Activity:
In the records below, transcribe the passage that opens with the line containing "Перейти к описанию" and closes with the line containing "Продаётся по 2 штуки в блистере.", keeping each line exactly as it is.

Page images and extracted text:
======
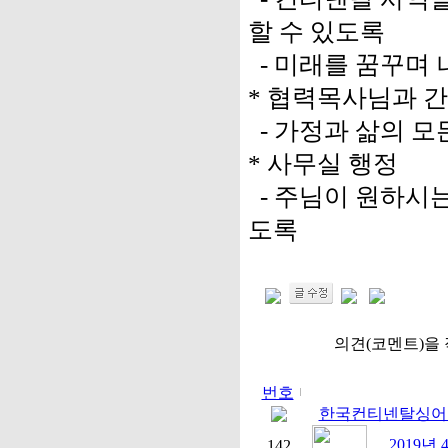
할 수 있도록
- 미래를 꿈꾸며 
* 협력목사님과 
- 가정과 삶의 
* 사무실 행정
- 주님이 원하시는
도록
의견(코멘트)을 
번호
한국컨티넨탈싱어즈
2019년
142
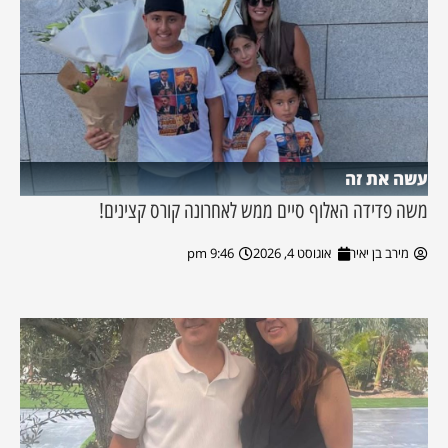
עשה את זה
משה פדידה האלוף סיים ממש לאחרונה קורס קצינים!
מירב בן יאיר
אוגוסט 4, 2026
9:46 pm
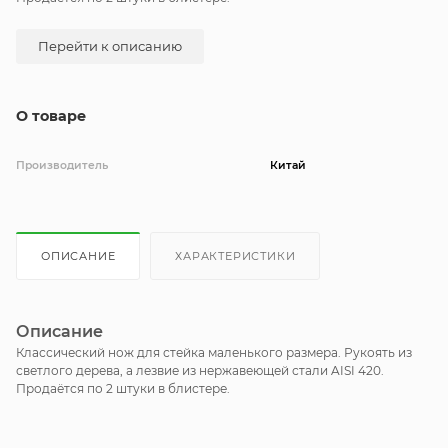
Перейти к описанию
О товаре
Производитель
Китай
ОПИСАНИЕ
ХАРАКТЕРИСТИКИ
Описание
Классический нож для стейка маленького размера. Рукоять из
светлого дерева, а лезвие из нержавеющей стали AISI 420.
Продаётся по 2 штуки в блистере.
======
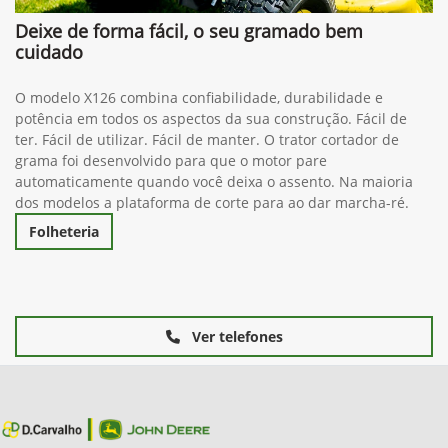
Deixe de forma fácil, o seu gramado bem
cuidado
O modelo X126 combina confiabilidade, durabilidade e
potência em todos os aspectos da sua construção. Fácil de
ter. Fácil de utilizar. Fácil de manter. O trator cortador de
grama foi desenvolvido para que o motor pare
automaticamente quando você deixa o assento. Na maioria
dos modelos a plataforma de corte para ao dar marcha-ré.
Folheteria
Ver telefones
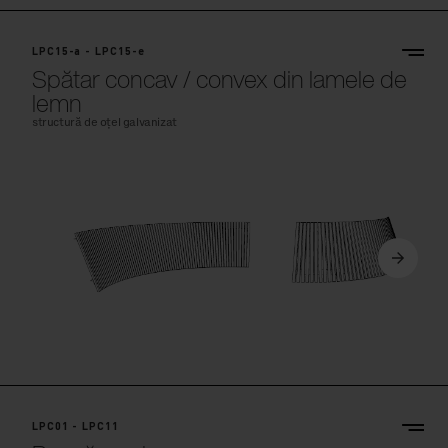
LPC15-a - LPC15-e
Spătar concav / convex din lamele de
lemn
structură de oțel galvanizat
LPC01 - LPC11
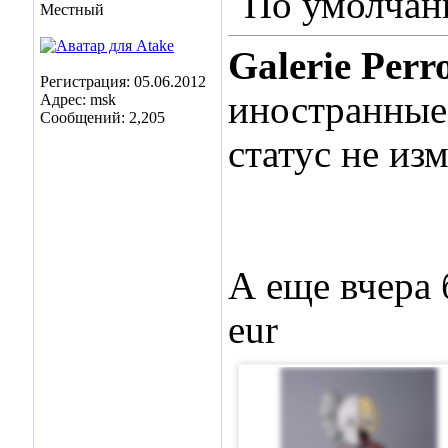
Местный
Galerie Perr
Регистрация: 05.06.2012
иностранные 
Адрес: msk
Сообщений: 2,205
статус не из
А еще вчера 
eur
======
Exercise output:
Перейти к описанию
О товаре
Производитель
Китай
ОПИСАНИЕ
ХАРАКТЕРИСТИКИ
Описание
Классический нож для стейка маленького размера. Рукоять из
светлого дерева, а лезвие из нержавеющей стали AISI 420.
Продаётся по 2 штуки в блистере.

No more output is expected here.